◆ **What the task asks**
Your task is to copy each line of the material that includes "主事補等".

◆ **Excerpted records**
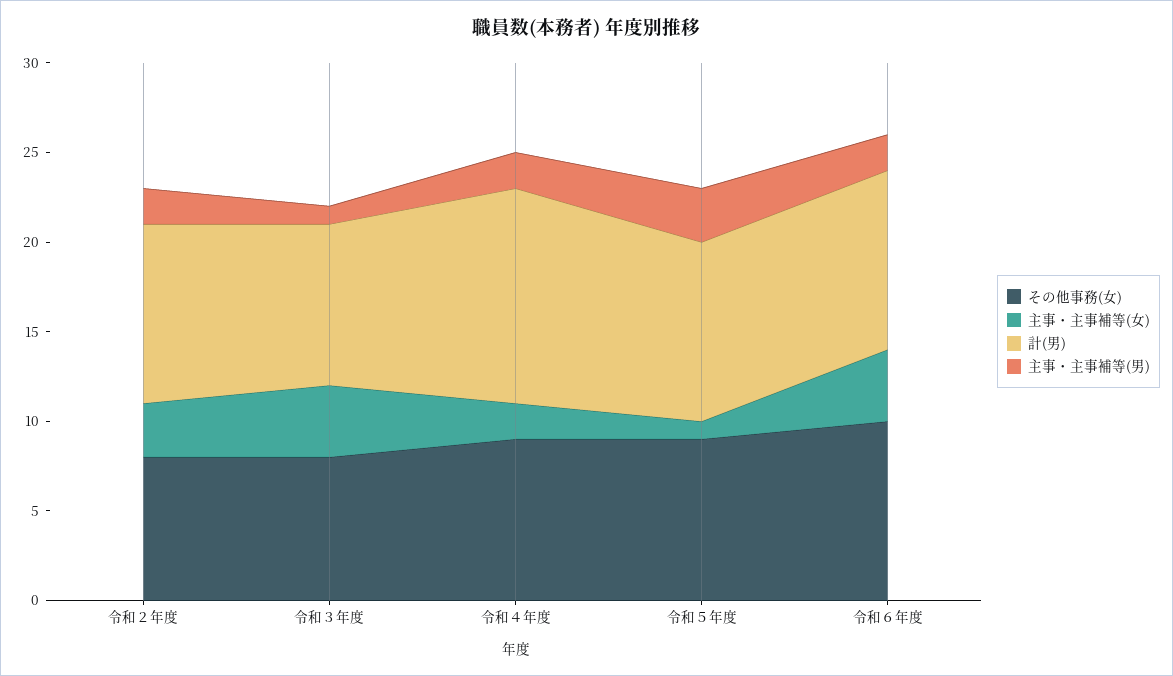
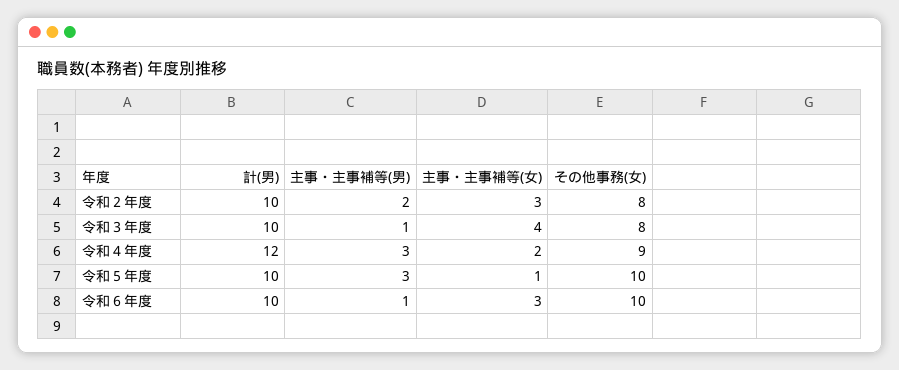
計(男), 令和３年度: 9 -> 10
主事・主事補等(男), 令和４年度: 2 -> 3
その他事務(女), 令和５年度: 9 -> 10
主事・主事補等(女), 令和６年度: 4 -> 3
主事・主事補等(男), 令和６年度: 2 -> 1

◆ **The answer**
主事・主事補等(男), 令和４年度: 2 -> 3
主事・主事補等(女), 令和６年度: 4 -> 3
主事・主事補等(男), 令和６年度: 2 -> 1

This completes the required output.